The dollar price of coffee has almost doubled in the last year, a shortage of Brazilian rain and shipping containers raising the cost of caffeinated highs.

Look at nearly any global food stuff and you’ll see evidence of gummed-up supply-chains, higher raw material costs and more expensive labour reflected in fuller prices. Yet food inflation in South Africa (Figure 1) seems oblivious to those forces.

Figure 1: Average inflation across 40 key line items

Figure 1 Average inflation

Source: Investec Securities estimates

This is a welcome divergence: the poor, of which South Africa has many, spend a greater share of their income warding off hunger – food inflation hits them hardest. Smaller bars (above) lessen their daily struggle and thin the tinder for social unrest.  Amongst other factors, this lower food inflation appears to come at a cost to suppliers, who are bearing the brunt of higher inputs cost and eroding gross profit margins. 

Sensitive and self-sufficient  

“I think the CPI number produced by Stats SA is a bit of a misnomer. It assumes the basket of goods bought by consumers remains constant when we know they change their buying behaviour based on price movements.”

That was David Smith, an equity research analyst at Investec. His insight partly explains the containment of SA food inflation; our producers and retailers know very well that their patrons are price sensitive. And because that dynamic has been in place for some time, they run lean and mean operations that are capable of absorbing or mitigating higher input costs, rather than passing them on to the consumer.  

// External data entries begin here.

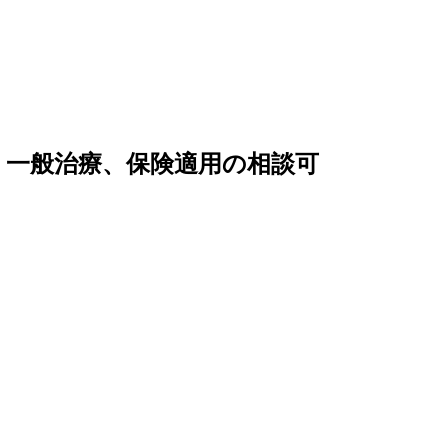
す
一般治療、保険適用の相談可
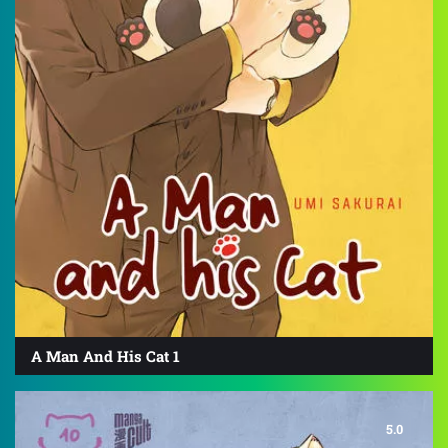
A Man And His Cat 1
5.0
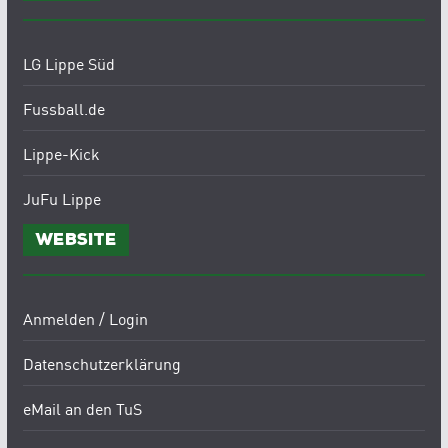
LG Lippe Süd
Fussball.de
Lippe-Kick
JuFu Lippe
Website
Anmelden / Login
Datenschutzerklärung
eMail an den TuS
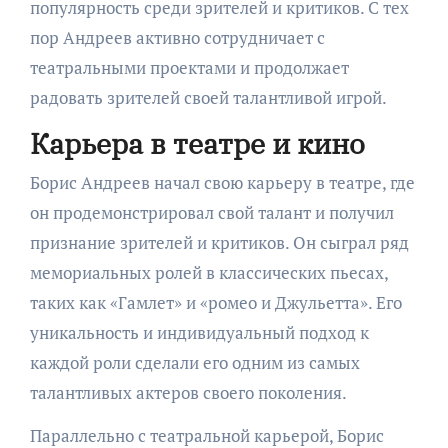
популярность среди зрителей и критиков. С тех
пор Андреев активно сотрудничает с
театральными проектами и продолжает
радовать зрителей своей талантливой игрой.
Карьера в театре и кино
Борис Андреев начал свою карьеру в театре, где
он продемонстрировал свой талант и получил
признание зрителей и критиков. Он сыграл ряд
мемориальных ролей в классических пьесах,
таких как «Гамлет» и «ромео и Джульетта». Его
уникальность и индивидуальный подход к
каждой роли сделали его одним из самых
талантливых актеров своего поколения.
Параллельно с театральной карьерой, Борис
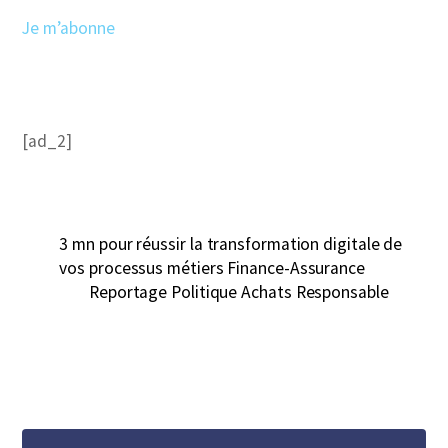
Je m’abonne
[ad_2]
3 mn pour réussir la transformation digitale de
vos processus métiers Finance-Assurance
Reportage Politique Achats Responsable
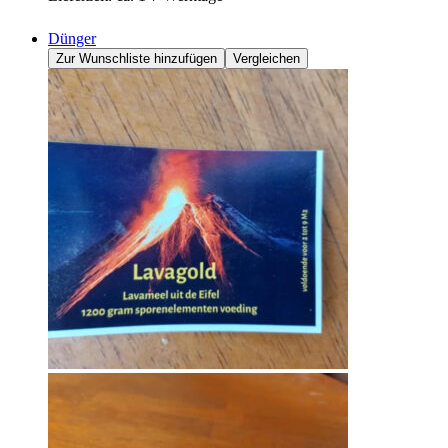
Dünger
Zur Wunschliste hinzufügen
Vergleichen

Mostly though, we can thank the diversity of our terroir, and its ability to support a wide range of crops, for our insulation against rampant global food inflation – we don’t need to import much. And with our vast unemployment, the wage pressure building across the world is unlikely to materialise on home soil. 

Breaking points

When things are going right, it’s time to be vigilant. The following factors – in estimated, descending order of likelihood – could stir SA food inflation:

Russia invades

Ukraine is the 5th biggest exporter of wheat, a commodity that SA does import. War could remove that supply from the market and push prices higher still.

Retailers take no more

In the last financial reporting season, most retailers made it clear they were considering price increases to protect their margins from rising input costs. As lean as they are, the breaking point is near.

Fuel and fertiliser on fire

The big rise in fuel costs is arguably not yet reflecting in our food prices. If the oil price stays high or rises further, distribution costs will eventually stir those on the shelf. The same can be said for production costs, with the price of the chemicals (ammonia, nitrogen, urea) and energy (natural gas) used to manufacture crop fertiliser well through the roof. 

The rand blows

Although somewhat agriculturally self-sufficient, a materially weaker currency would stoke food inflation. This is unlikely in an environment of strong commodity prices; political risk or a global risk-off event are better candidates.   

Wet, wet, wet

The prevailing La Nina climate pattern has sowed some concern that our summer crops would suffer the wash of floodwaters. Those fears seem to be subsiding, but with saturated soil, a tail risk remains.   

A private-label hedge

The argument could be made that the risk to SA food inflation is to the upside. And with weak economic growth and stubborn unemployment, producers and retailers alike will need to balance margin goals and an increasingly fickle consumer. For example, evidence (Figure 3) suggests that shoppers are already shifting away from brands in favour of private-label offerings.

Figure 3: Average premium of branded goods over private label

Figure 3 Average premium

Source: Investec Securities estimates

An exploration of the above trend line, and what it means for private-label development, will be the subject of another piece. In the meantime, enjoy your relatively cheap morning coffee.